Chinese men and masculinities

Project leader: Derek Hird

Project aims

This project seeks to analyse everyday notions and practices of Chinese men and masculinities in contemporary China and beyond. It brings together humanities and social sciences methodologies and conceptual frameworks to examine Chinese masculinities in innovative ways, and aims to make new theoretical contributions to the field of men and masculinities that go beyond dominant Anglo-American models of masculinity.

Research context

China’s rapid socio-economic changes during the era of ‘reform and opening up’ (gaige kaifang), initiated by Deng Xiaoping in 1978, have significantly transformed and multiplied the possible ways of ‘being a man’ in China. Yet modes of masculinities dating from the imperial, republican and high socialist periods continue to inform the ways in which contemporary Chinese men make sense of themselves. As Chinese men increasingly engage with the world beyond Chinese borders, this project engenders China’s ‘rise’ in global and historical contexts.

Project activities

Workshop on ‘Changing Subjects: Male Sexualities and Masculinities in Asia’, November 2010, University of Westminster, UK Organised by Derek Hird. Consultancy by Derek Hird on ‘Masculinities in China’ for Ogilvy & Mather Advertising, October, 2011, Shanghai and Beijing, China.

Project outputs

With Song Geng. Men and Masculinities in China (Leiden: Brill, 2013). In Men and Masculinities in Contemporary China, Geng Song and Derek Hird offer an account of Chinese masculinities in media discourse and everyday life, covering masculinities on television, in lifestyle magazines, in cyberspace, at work, at leisure, and at home. No other work covers the forms and practices of men and masculinities in contemporary China so comprehensively. Through carefully exploring the global, regional and local influences on men and representations of men in postmillennial China, Song and Hird show that Chinese masculinity is anything but monolithic. They reveal a complex, shifting plurality of men and masculinities - from stay-at-home internet geeks to karaoke-singing, relationship-building businessmen - which contest and consolidate “conventional” notions of masculinity in multiple way. Purchase Men and Masculinities in Contemporary China from Amazon.

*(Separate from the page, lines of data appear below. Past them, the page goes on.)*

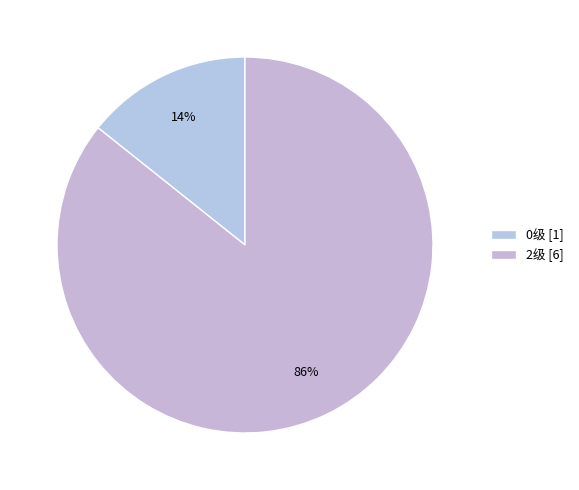

What portion of the pie excludes 0级?

85.7%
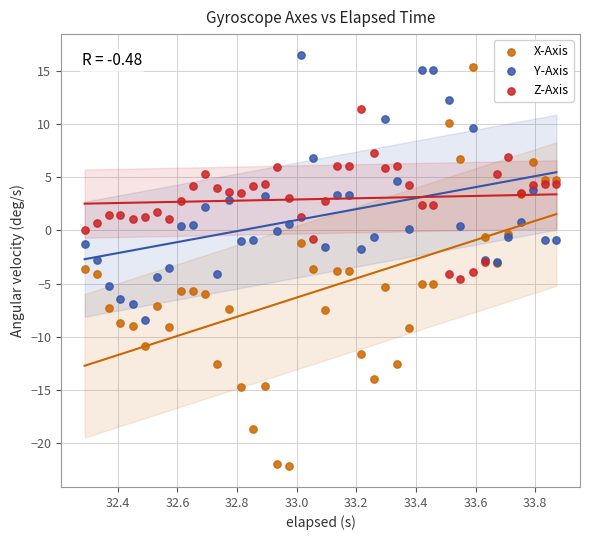

Which series contains the highest Y value?

Y-Axis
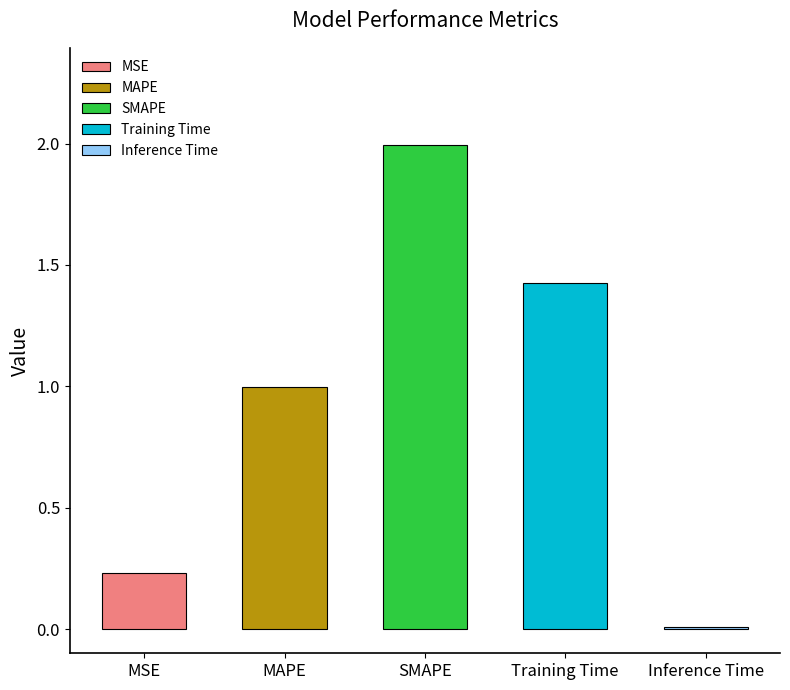

What is the change in value from SMAPE to Inference Time?

-2.0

‘The Paradox of Pluralisation: Masculinities, Androgyny and Male Anxiety in Contemporary China’. In P. Aggleton, P. Boyce, H. L. Moore and R. Parker, eds., Understanding Global Sexualities: New Frontiers, 49-65 (London: Routledge, 2012)

‘The Sexual Ambiguities of White-Collar Masculinity’. In S. Pan and Y. Huang, eds. Sexuality Research in China No. 30 (3/2009), 107-120 (Kaohsiung: Wan you chubanshe, 2009).

Grants

Travel and maintenance grants from the British Academy, the Universities’ China Committee in London and HEFCE’s HEIF scheme have helped fund this project.